• _Your objective_: Omit every picture, and retype the lines that run from the beginning of the data below through the line containing "市设立售后服务中心，为客户提供零距离全方位的售后保", inclusive.

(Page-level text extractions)
______
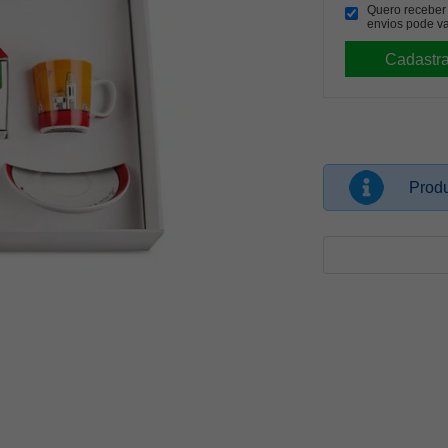
Quero receber p
envios pode va
Produ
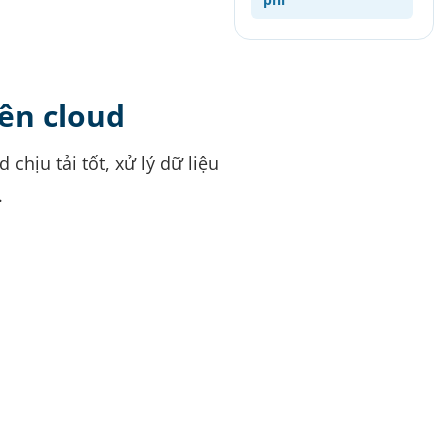
rên cloud
chịu tải tốt, xử lý dữ liệu
.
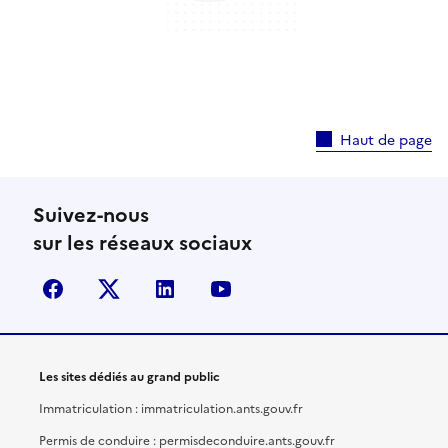
Haut de page
Suivez-nous
sur les réseaux sociaux
facebook
X (anciennement Twitter)
linkedin
youtube
Les sites dédiés au grand public
Immatriculation : immatriculation.ants.gouv.fr
Permis de conduire : permisdeconduire.ants.gouv.fr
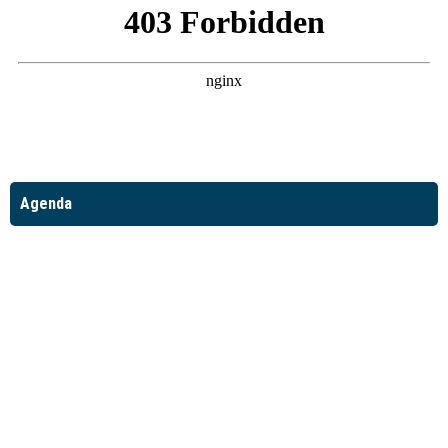
Agenda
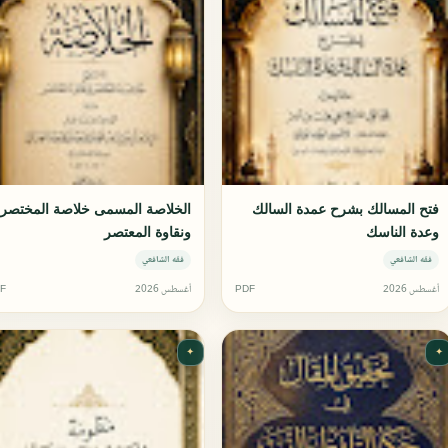
فتح المسالك بشرح عمدة السالك
الخلاصة المسمى خلاصة المختصر
وعدة الناسك
ونقاوة المعتصر
فقه الشافعي
فقه الشافعي
أغسطس 2026
PDF
أغسطس 2026
F
✦
✦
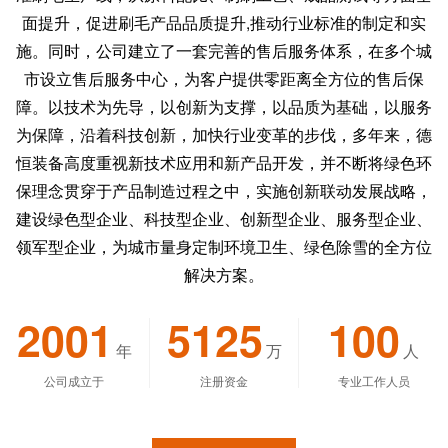
面提升，促进刷毛产品品质提升,推动行业标准的制定和实
施。同时，公司建立了一套完善的售后服务体系，在多个城
市设立售后服务中心，为客户提供零距离全方位的售后保
障。以技术为先导，以创新为支撑，以品质为基础，以服务
为保障，沿着科技创新，加快行业变革的步伐，多年来，德
恒装备高度重视新技术应用和新产品开发，并不断将绿色环
保理念贯穿于产品制造过程之中，实施创新联动发展战略，
建设绿色型企业、科技型企业、创新型企业、服务型企业、
领军型企业，为城市量身定制环境卫生、绿色除雪的全方位
解决方案。
2001
5125
100
年
万
人
公司成立于
注册资金
专业工作人员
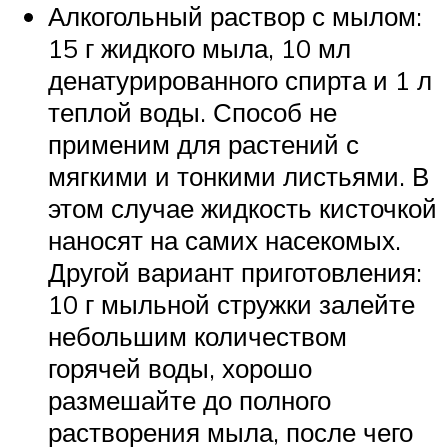
Алкогольный раствор с мылом:
15 г жидкого мыла, 10 мл
денатурированного спирта и 1 л
теплой воды. Способ не
применим для растений с
мягкими и тонкими листьями. В
этом случае жидкость кисточкой
наносят на самих насекомых.
Другой вариант приготовления:
10 г мыльной стружки залейте
небольшим количеством
горячей воды, хорошо
размешайте до полного
растворения мыла, после чего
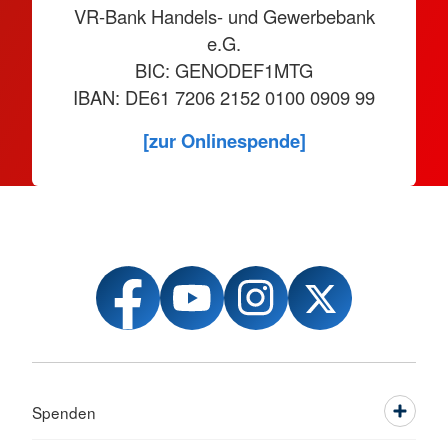
VR-Bank Handels- und Gewerbebank
e.G.
BIC: GENODEF1MTG
IBAN: DE61 7206 2152 0100 0909 99
[zur Onlinespende]
Spenden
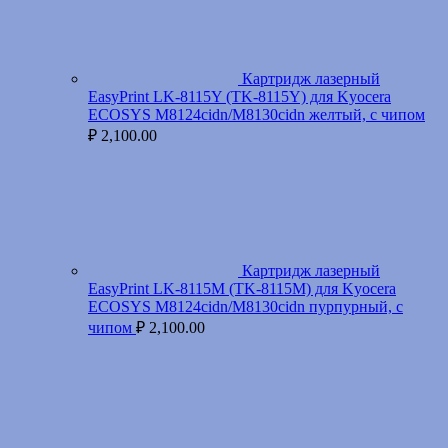
Картридж лазерный
EasyPrint LK-8115Y (TK-8115Y) для Kyocera
ECOSYS M8124cidn/M8130cidn желтый, с чипом
₽
2,100.00
Картридж лазерный
EasyPrint LK-8115M (TK-8115M) для Kyocera
ECOSYS M8124cidn/M8130cidn пурпурный, с
чипом
₽
2,100.00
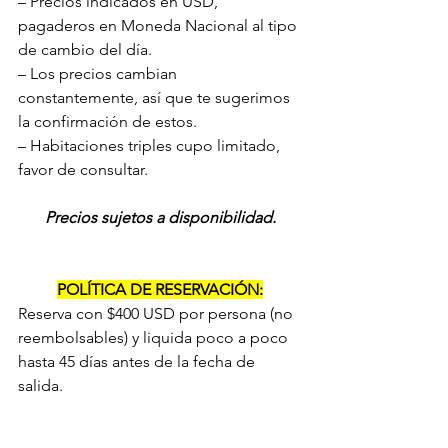
– Precios indicados en USD, 
pagaderos en Moneda Nacional al tipo 
de cambio del día.
– Los precios cambian 
constantemente, así que te sugerimos 
la confirmación de estos.
– Habitaciones triples cupo limitado, 
favor de consultar.
Precios sujetos a disponibilidad.
POLÍTICA DE RESERVACIÓN:
Reserva con $400 USD por persona (no 
reembolsables) y liquida poco a poco 
hasta 45 días antes de la fecha de 
salida.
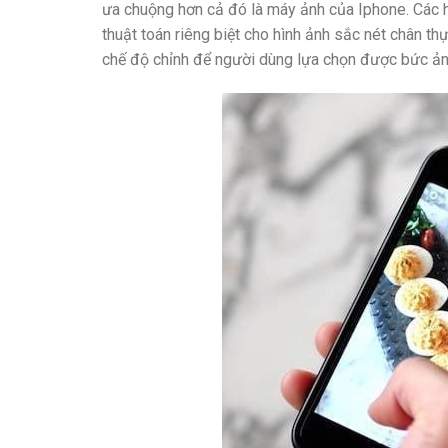
ưa chuộng hơn cả đó là máy ảnh của Iphone. Các h
thuật toán riêng biệt cho hình ảnh sắc nét chân t
chế độ chỉnh để người dùng lựa chọn được bức ản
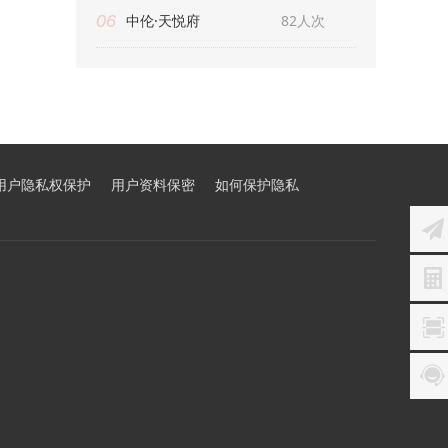
06
中伦·天悦府
82人次
用户隐私权保护
用户资料保密
如何保护隐私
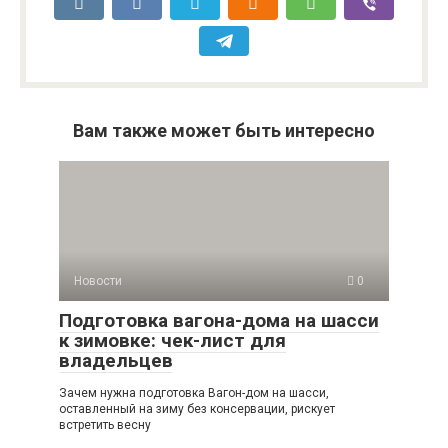
Вам также может быть интересно
Новости
0
Подготовка вагона-дома на шасси
к зимовке: чек-лист для
владельцев
Зачем нужна подготовка Вагон-дом на шасси,
оставленный на зиму без консервации, рискует
встретить весну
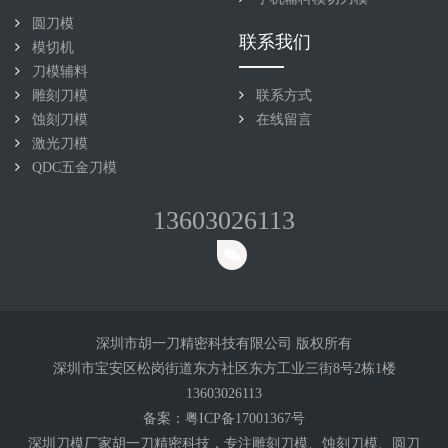
圆刀模
联系我们
模切机
刀模辅料
雕刻刀模
联系方式
蚀刻刀模
在线留言
激光刀模
QDC五金刀模
13603026113
深圳市胡一刀精密科技有限公司 版权所有
深圳市宝安区松岗街道东方社区东方工业三街8号2栋1楼
13603026113
备案：
粤ICP备17001367号
深圳刀模厂家胡一刀精密科技，专注雕刻
刀模
、蚀刻刀模、圆刀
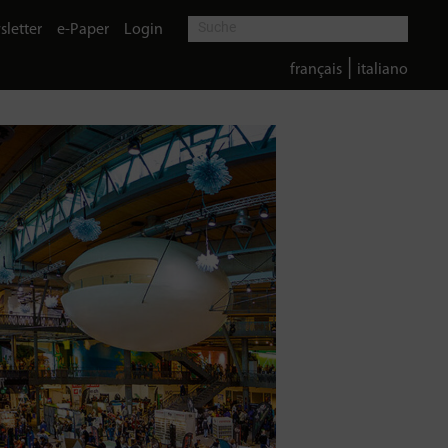
letter
e-Paper
Login
|
français
italiano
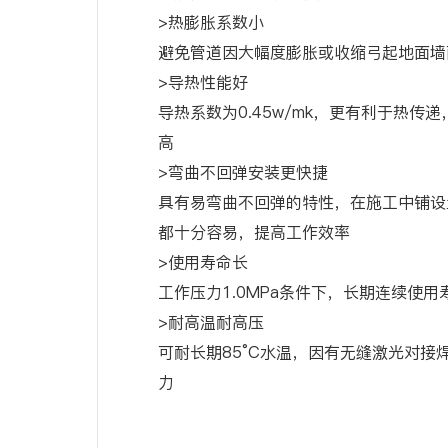
>热膨胀系数小
避免管道因大幅度膨胀或收缩弓起地面墙
>导热性能好
导热系数为0.45w/mk，更有利于热传
高
>弯曲不回弹安装更快捷
具有易弯曲不回弹的特性，在施工中铺设
都十分容易，提高工作效率
>使用寿命长
工作压力1.0MPa条件下，长期连续使用
>耐高温耐高压
可耐长期85°C水温，因有无缝激光对接
力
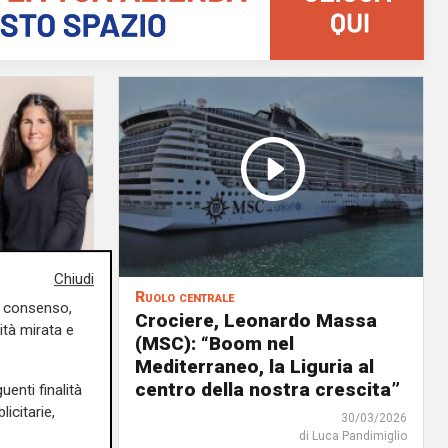
Chiudi
Ruolo centrale
uo consenso,
a
Crociere, Leonardo Massa
ità mirata e
tà
(MSC): “Boom nel
Mediterraneo, la Liguria al
centro della nostra crescita”
uenti finalità
icitarie,
13/04/2026
30/03/2026
rlotta Nicoletti
di Luca Pandimiglio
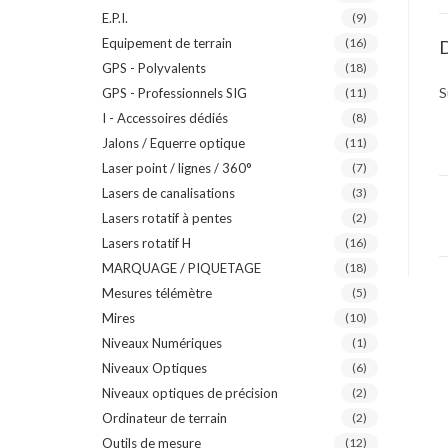
E.P.I.
(9)
Equipement de terrain
(16)
D
GPS - Polyvalents
(18)
S
GPS - Professionnels SIG
(11)
I - Accessoires dédiés
(8)
Jalons / Equerre optique
(11)
Laser point / lignes / 360°
(7)
Lasers de canalisations
(3)
Lasers rotatif à pentes
(2)
Lasers rotatif H
(16)
MARQUAGE / PIQUETAGE
(18)
Mesures télémètre
(5)
Mires
(10)
Niveaux Numériques
(1)
Niveaux Optiques
(6)
Niveaux optiques de précision
(2)
Ordinateur de terrain
(2)
Outils de mesure
(12)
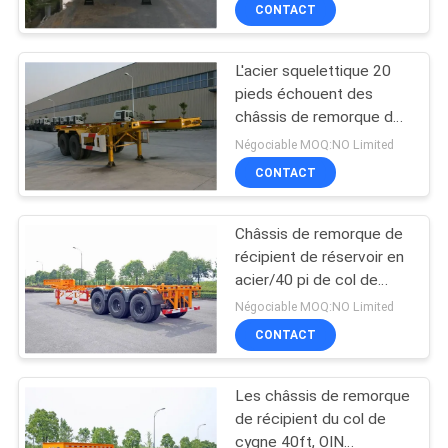
CONTACT
CONTRÔLE
L'acier squelettique 20
DE
pieds échouent des
QUALITÉ
châssis de remorque de
récipient 2 axes pour
Négociable MOQ:NO Limited
résistant
CONTACTEZ-
CONTACT
NOUS
Châssis de remorque de
récipient de réservoir en
NOUVELLES
acier/40 pi de col de
cygne d'axes de la
Négociable MOQ:NO Limited
remorque 3
DEMANDEZ
CONTACT
UNE
Les châssis de remorque
CITATION
de récipient du col de
cygne 40ft, OIN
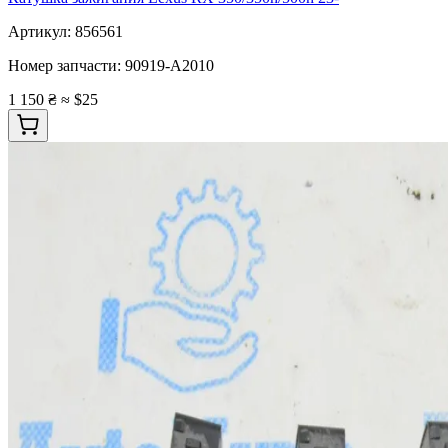
Артикул:
856561
Номер запчасти:
90919-A2010
1 150 ₴
≈ $25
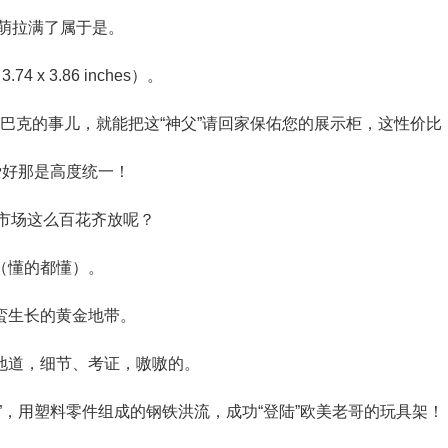
差萌拉满了属于是。
x 3.86 inches）。
某巴克的事儿，就能把这“神父”请回家保佑您的展示柜，这性价比
爱好那是高度统一！
市场这么百花齐放呢？
（懂的都懂）。
蛮生长的黄金地带。
地道，细节、考证，嗷嗷的。
”，用塑料零件组成的钢铁洪流，成功“登陆”欧美老哥的玩具架！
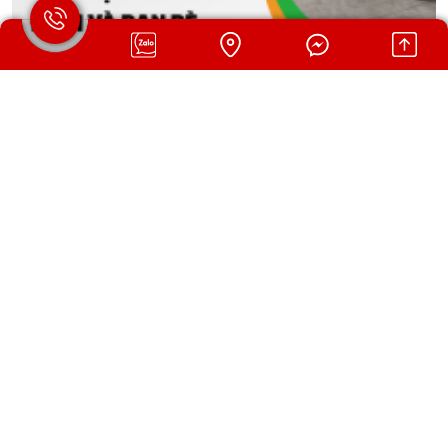
CHO THUÊ XE 16 CHỖ ĐI DU LỊCH CÙNG GIA ĐÌNH VÀ
BẠN BÈ
Dịch vụ cho thuê xe 16 chỗ giúp gia đình và nhóm bạn di chuyển
thuận tiện trong các chuyến du lịch gần xa. Xe đời mới, sạch sẽ,
vận hành êm ái, phù hợp cho hành trình nghỉ dưỡng, khám phá
và vui chơi cùng nhau.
______
• _Solution to the exercise_:
Quero receber p
envios pode va
Produ
rên cloud
chịu tải tốt, xử lý dữ liệu
.
Haut de page
Suivez-nous
sur les réseaux sociaux
facebook
X (anciennement Twitter)
linkedin
youtube
Les sites dédiés au grand public
Immatriculation : immatriculation.ants.gouv.fr
Permis de conduire : permisdeconduire.ants.gouv.fr
Agenda
فتح المسالك بشرح عمدة السالك
الخلاصة المسمى خلاصة المختصر
وعدة الناسك
ونقاوة المعتصر
فقه الشافعي
فقه الشافعي
أغسطس 2026
PDF
أغسطس 2026
F
✦
✦
面提升，促进刷毛产品品质提升,推动行业标准的制定和实
施。同时，公司建立了一套完善的售后服务体系，在多个城
市设立售后服务中心，为客户提供零距离全方位的售后保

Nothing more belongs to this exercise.